Fig. 6: Soybean NPR1 (GmNPR1) is sumoylated by GmSUMO5.

a Multiple alignment of partial amino acid sequences of NPR1 homologs of different plants. GenBank accession numbers are indicated at the front, and SIM3 is highlighted by a black box with a conserved aa pattern on the bottom. b Evaluation of the interaction between GmNPR1 and GmSUMO homologs by Y2H assay. c Evaluation of the interaction between SMV NIb (_SMVNIb) and GmNPR1 and Gmsim3 by split-luciferase assay. d Analysis of the sumoylation of GmNPR1 by Co-IP assay.

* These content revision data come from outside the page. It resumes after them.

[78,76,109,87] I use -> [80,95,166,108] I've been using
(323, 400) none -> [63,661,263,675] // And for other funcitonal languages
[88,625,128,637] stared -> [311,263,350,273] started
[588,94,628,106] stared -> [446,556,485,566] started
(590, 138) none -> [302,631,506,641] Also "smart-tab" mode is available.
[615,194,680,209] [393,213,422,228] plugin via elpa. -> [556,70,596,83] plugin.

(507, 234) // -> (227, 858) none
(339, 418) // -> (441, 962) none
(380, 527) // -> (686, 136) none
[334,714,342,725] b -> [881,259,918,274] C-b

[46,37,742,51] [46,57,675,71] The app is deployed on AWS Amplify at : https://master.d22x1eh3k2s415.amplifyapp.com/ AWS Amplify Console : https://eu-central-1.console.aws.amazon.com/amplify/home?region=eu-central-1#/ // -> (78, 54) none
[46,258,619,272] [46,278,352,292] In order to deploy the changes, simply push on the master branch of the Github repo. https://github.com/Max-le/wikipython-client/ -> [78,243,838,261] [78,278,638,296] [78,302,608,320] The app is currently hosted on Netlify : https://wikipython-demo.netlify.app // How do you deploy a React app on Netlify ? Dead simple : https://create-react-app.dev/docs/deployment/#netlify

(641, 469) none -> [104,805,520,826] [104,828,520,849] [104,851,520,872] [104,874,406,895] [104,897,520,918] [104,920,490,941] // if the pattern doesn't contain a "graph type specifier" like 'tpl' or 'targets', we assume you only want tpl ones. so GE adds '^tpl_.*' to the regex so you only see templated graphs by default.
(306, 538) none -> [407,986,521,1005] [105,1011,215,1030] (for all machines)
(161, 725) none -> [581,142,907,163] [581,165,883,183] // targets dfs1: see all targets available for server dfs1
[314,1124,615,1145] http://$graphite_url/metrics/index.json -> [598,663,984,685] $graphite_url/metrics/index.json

Proteins were expressed in N. benthamiana leaves by agroinfiltration, analyzed by western blotting (left panel) or immunoprecipitated with anti-FLAG M2 affinity gel and then detected with anti-Myc and anti-GFP-N antibodies (right panel) at 2 dpi. Sumoylated GmNPR1 is indicated. To avoid overexposure, samples that were detected with anti-Myc antibodies were diluted 20 times for SDS‒PAGE. The experiment was independently repeated twice with similar results. e Western blot analysis of the influence of _SMVNIb on GmNPR1 sumoylation. Proteins were expressed in N. benthamiana leaves and analyzed at 2 dpi by Western blotting with anti-Myc, anti-GFP-N, and anti-mRFP polyclonal antibodies (left panel). GmSUMO5 was immunoprecipitated by anti-FLAG M2 affinity gel and then analyzed by anti-Myc or anti-GFP antibodies. Nonmodified and posttranslationally modified GmNPR1 are indicated by an arrow and square bracket, respectively. Similar results were observed in three independent experiments.